L'ancien président du gouvernement espagnol Felipe González a présenté ce lundi María Corina Machado lors d'un petit-déjeuner d'information du Nueva Economía Fórum, où il l'a louée avec enthousiasme et a affirmé que la lutte pour la liberté n'appartient pas à une idéologie, mais relève d'une conviction profonde sur la nature des valeurs de la démocratie.
L'événement, tenu à l'hôtel Four Seasons de Madrid, se déroule à un moment de contraste politique en Espagne. Alors que González soutenait la leader de l'opposition vénézuélienne et Lauréate du Prix Nobel de la Paix 2025, le président Pedro Sánchez participait à un sommet à Barcelone avec des leaders de gauche latino-américaine tels que Lula da Silva, Gustavo Petro, Claudia Sheinbaum et Axel Kicillof, sans avoir reçu Machado à La Moncloa durant toute sa visite.
González n'a pas ménagé ses éloges et a reconnu à Machado , selon la vidéo partagée sur les réseaux sociaux par le Comando Venezuela.
"Tu mérites le Prix Nobel de la Paix et tu mérites bien plus, car tu as exercé un leadership non mercenaire : tu n'as jamais demandé quoi que ce soit en échange", a affirmé l'ancien président, qui a révélé que sa présence à l'événement était un engagement personnel pris lorsqu'on avait remis le Nobel à la leader de l'opposition.

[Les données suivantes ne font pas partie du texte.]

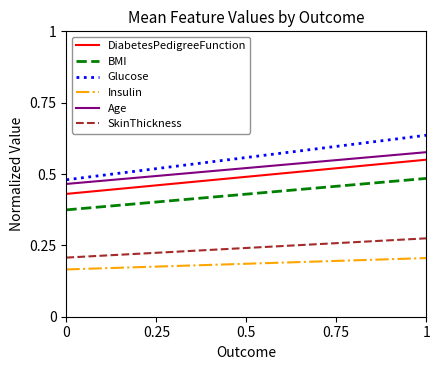

What position from the left is 0.25?

2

González a également envoyé un affectueux souvenir à Edmundo González Urrutia, le candidat présidentiel de l'opposition qui a concouru aux côtés de Machado lors des élections vénézuéliennes de juillet 2024 et qui se trouve en exil et en convalescence à Madrid.

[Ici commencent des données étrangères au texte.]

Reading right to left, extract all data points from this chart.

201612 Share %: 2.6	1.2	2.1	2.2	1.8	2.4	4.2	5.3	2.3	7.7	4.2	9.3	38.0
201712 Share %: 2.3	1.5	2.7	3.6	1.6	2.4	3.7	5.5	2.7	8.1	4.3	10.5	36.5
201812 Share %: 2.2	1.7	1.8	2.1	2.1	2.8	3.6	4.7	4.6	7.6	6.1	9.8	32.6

L'ancien président a été très critique envers ce qu'il a appelé la "robolution" et les actions gouvernementales de "Maduro, Delcy et son cher frère", et a déploré que les milices paramilitaires restent actives, que l'amnistie n'est pas complète et que "nous sommes déjà en retard" sur un calendrier électoral clair au Venezuela.
Le ministre des Affaires étrangères espagnol, José Manuel Albares, a critiqué ce même jour Machado après ses déclarations à Radio Nationale d'Espagne pour avoir agi comme "leader idéologique" d'une faction d'extrême droite et ne s'être réunie qu'avec le Parti Populaire et Vox.
Machado, cependant, a préféré ne pas entrer dans cette polémique et s'est contenté d'exprimer son souhait que "l'Espagne puisse rapidement avoir des élections impeccables et qu'elle accompagne l'expansion de la liberté en Amérique Latine", phrase qui a été applaudie par la nombreuse représentation du PP lors de l'événement, dirigée par Alberto Núñez Feijóo, aux côtés du maire de Madrid José Luis Martínez-Almeida et de la députée Cayetana Álvarez de Toledo.
Machado a également défendu lors du forum sa feuille de route pour le Venezuela : la libération de plus de 400 prisonniers politiques, dont 186 militaires, la fermeture des centres de torture, le retour des exilés et la privatisation totale de la compagnie pétrolière d'État PDVSA pour attirer des investissements étrangers.
Asimismo, il a comparé la future chute du chavisme à la chute du Mur de Berlin et a critiqué l'ancien président José Luis Rodríguez Zapatero de ne pas avoir aidé à faciliter une sortie démocratique dans le pays.
La leader opposante a également défendu sa décision de remettre le diplôme du Nobel à Donald Trump. "Nous, en tant que Vénézuéliens, reconnaîtrons toujours le seul chef d'État qui a risqué la vie de ses citoyens pour notre liberté. Nous ne progresserions pas aujourd'hui vers une démocratie sans Donald Trump", a-t-elle assuré.
L'acte de ce lundi est le dernier d'une intense tournée madrilène qui a débuté avec la remise de la Clé d'Or de la Mairie de Madrid et s'est poursuivie avec la Médaille d'Or de la Communauté de Madrid et une mobilisation de jusqu'à 200 000 vénézuéliens à la Puerta del Sol.
L'ancien président Felipe González a clôturé sa présentation par une phrase qui résume l'esprit de la rencontre : Cette tribune est la tienne comme j'espère que très bientôt le futur le sera aussi".